From Latin America to Africa, a growing moving
is (trying) to ensure water is a human right.

(However)...At the latest World Water Forum meeting March 16 to 22 in Istanbul, the dominant view of water-management issues prevailed. Whether discussing the Parisian water system or problems in South African townships, the prescription was the same: full cost recovery, which means that agencies, even public ones, that provide water must recover the full costs associated with delivering the service. This leaves the door wide open for privatization of our water. Increasingly pro-water-privatization development agencies, such as the U.S. Agency for International Development (USAID), are insisting that consumers pay more for water.

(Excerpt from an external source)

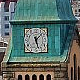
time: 1:27
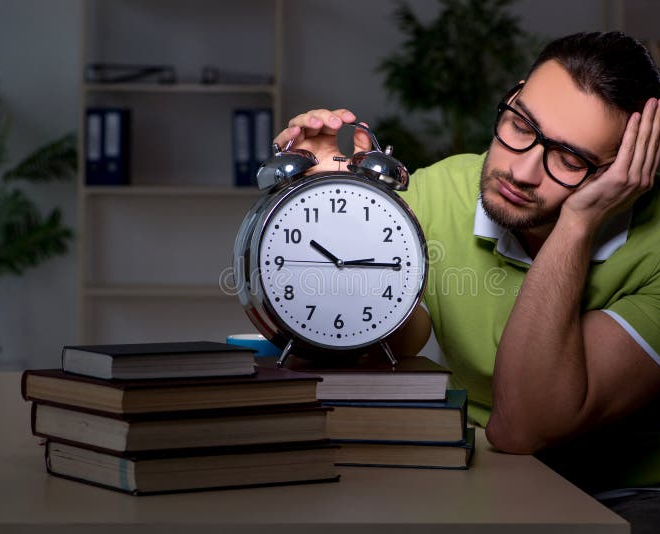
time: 10:15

Full cost recovery policy is immoral, claim organizers of the People's Water Forum -- an alternative to the World Water Forum advocating that water to be managed as a commons for all rather than a commodity for the profit of a few. Water commons activists point out that the full cost recovery strategy is applied only selectively. Poor users who consume the least amount of water bear a disproportionate burden of the cost. A better system would use progressive taxation programs to support public water systems just as they do public schools.

Consider the example of the Finnish company Botnia, operating in Uruguay. Its production of cellulose products consumes 80 million liters of water per day, using a large percentage of the daily output of Uruguay's public utilities at a low, subsidized price. Similar regressive anti-conservation subsidies are found throughout the world -- especially in the United States -- where irrigation water is priced far below cost, a boon for water intensive agribusinesses and a blow to family farmers.

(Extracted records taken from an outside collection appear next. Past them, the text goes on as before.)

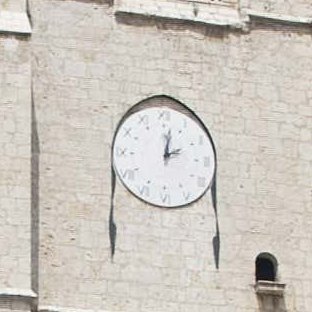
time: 2:01
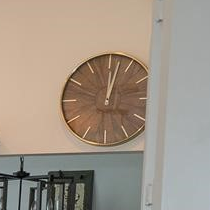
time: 12:02
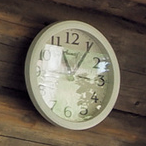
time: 11:05
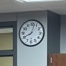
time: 8:02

Unlike air, it costs money to deliver clean water, so it's necessary to put a price on its management while taking care not to turn the water itself into a commodity. But the largest users -- and the wealthiest ones -- should pay their fair share and subsidize water use by the world's poorest families.
The article continues with suggestions for meeting these challenges, but of course the final mediator is and always will be the corpoRat bottom line.